Io amo fotografare visi, effettivamente sono sfuocate nello sfondo, vengono reputate inquietanti e ho scelto appositamente questo taglio perché non voglio si noti cosa accade alle loro spalle. Se li osservi frontalmente sarai portato a guardare, se invece sposti l’angolazione è lui che ti trascina verso il suo punto di osservazione. Un elemento di curiosità in più che tiene su la fotografia.

Viene da pensare che un uomo come te non abbia paura di nulla. È una visione reale questa?

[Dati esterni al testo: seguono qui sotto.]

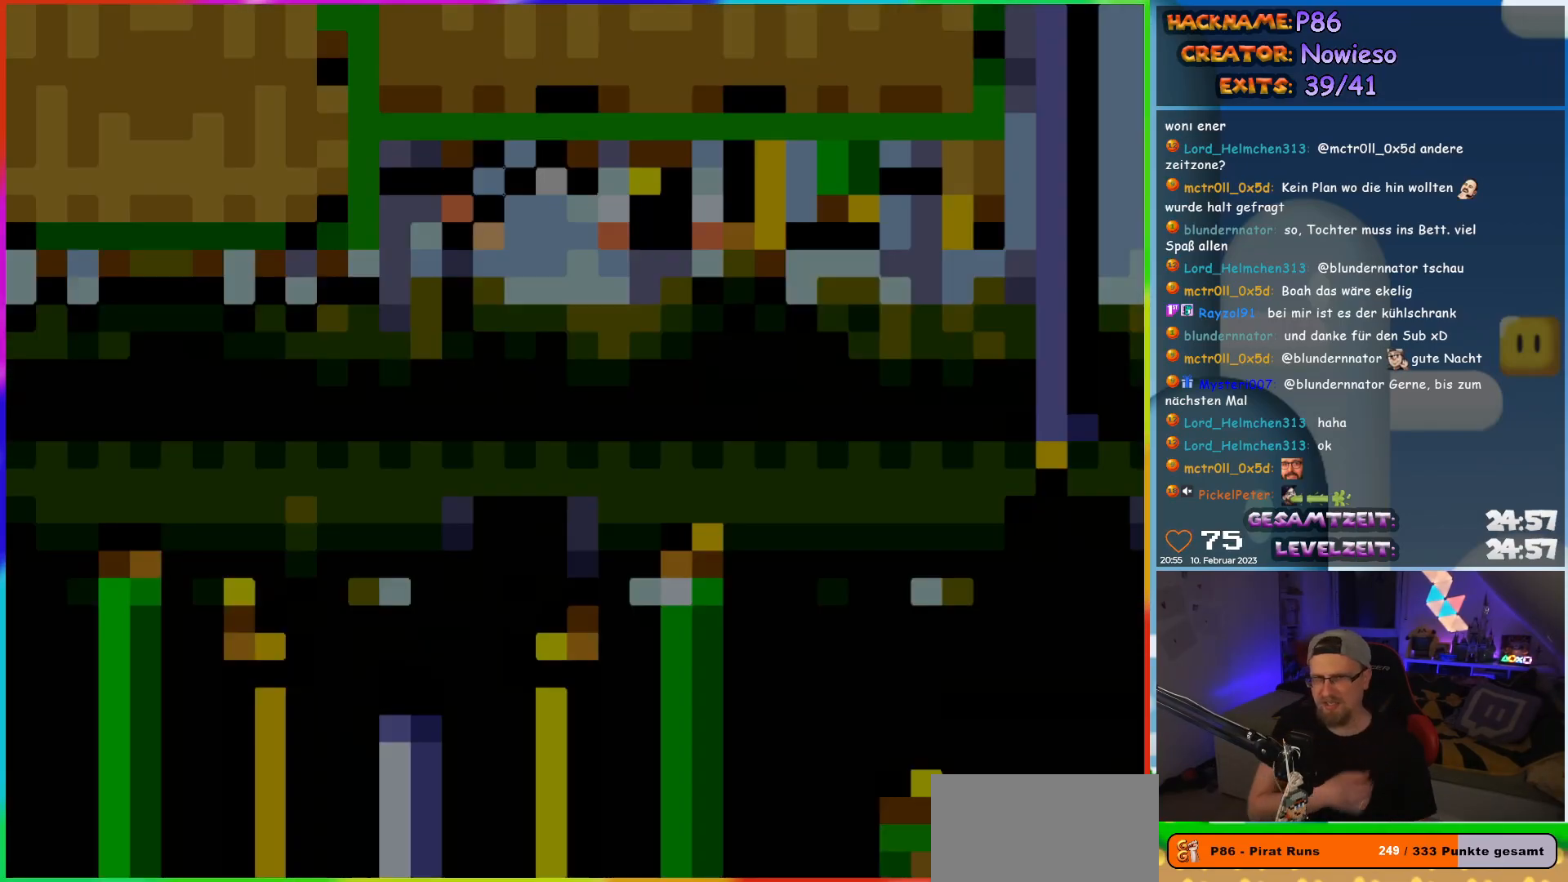
{"buttons": [], "events": []}
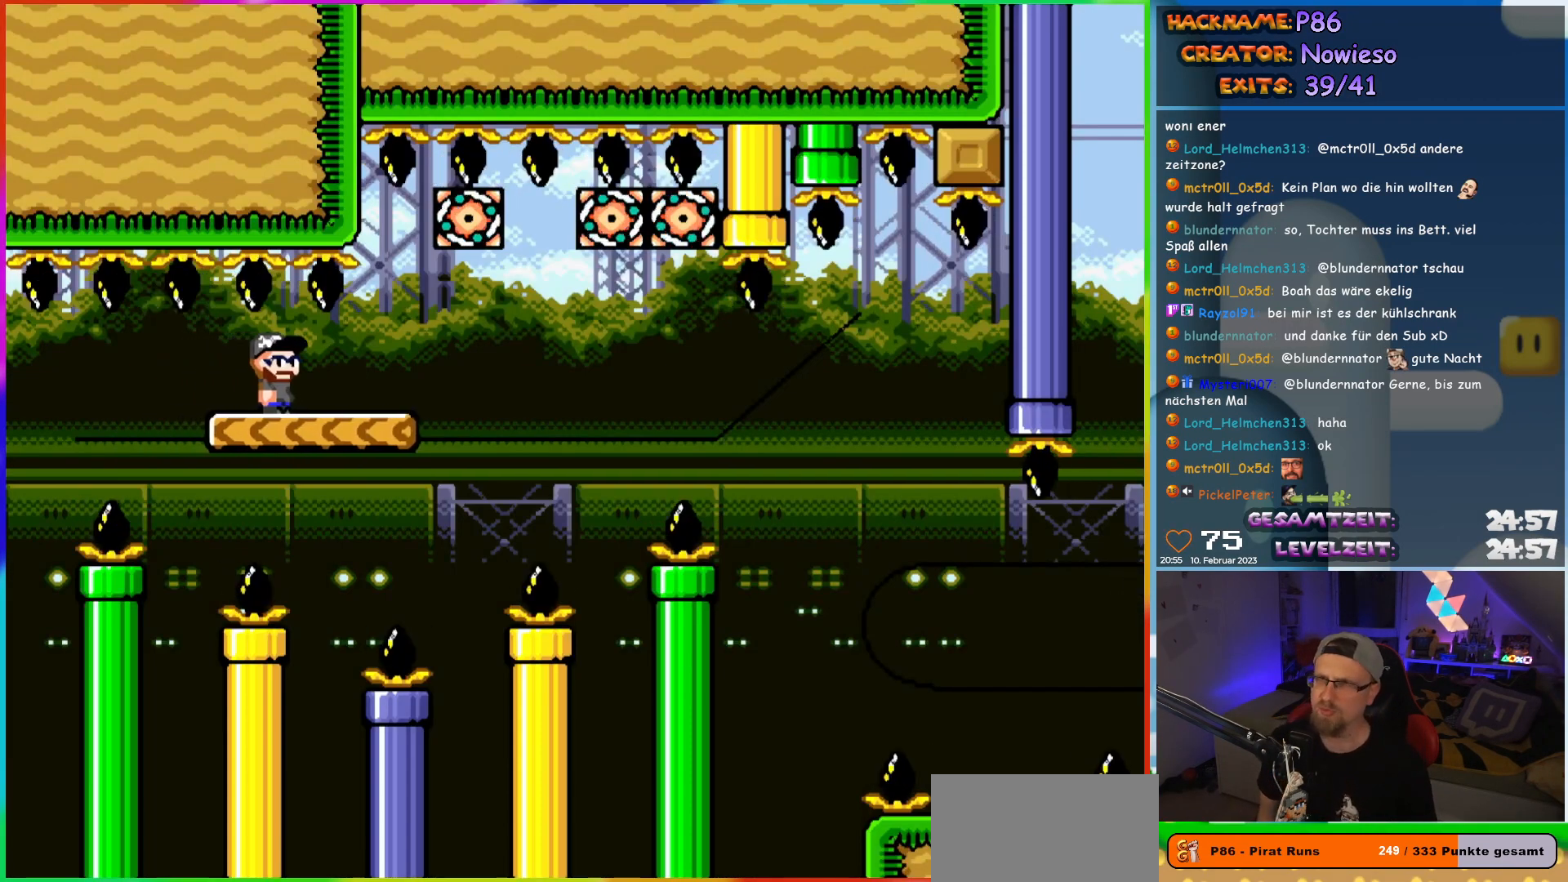
{"buttons": ["X", "DPAD_RIGHT"], "events": [[117, "X", "down"], [267, "DPAD_RIGHT", "down"]]}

La paura è sempre una compagna di viaggio, guai a non aver paura….la paura ti aiuta a tenere sempre alta l’attenzione….la paura ti salva la vita. Nella mia vita ebbi un attacco di panico: mi trovavo in Amazzonia molti anni fa, con un collega per un servizio sullo sfruttamento dei bambini nelle cave di pietra. La temperatura era intorno ai 45 gradi e ragazzini con dei martelli pesantissimi operavano perché questi macigni venissero sbriciolati per creare la ghiaia, solamente per cento lire al giorno. Mi bloccai all’improvviso, mi calmarono, ma scelsi di non restare e tornai indietro. Non fu questo l’unico evento a farmi dire basta, dopo una serie di circostanze che mi trascinarono un passo avanti e due indietro feci la mia scelta.

Per quale motivo continui a raccontare la guerra, se in realtà sembra che nulla stia cambiando?

Perché non so fare altro, è la cosa che mi riesce meglio. Un bambino morì di fame di fronte alla mia videocamera, si chiamava Madid. Ne ho visti morire a centinaia; continui a raccontarli, ma non basta. Molti dicono: “Ogni bambino che muore è una sconfitta per l’umanità”. Per me invece “ogni bambino che salviamo è una speranza per l’umanità”.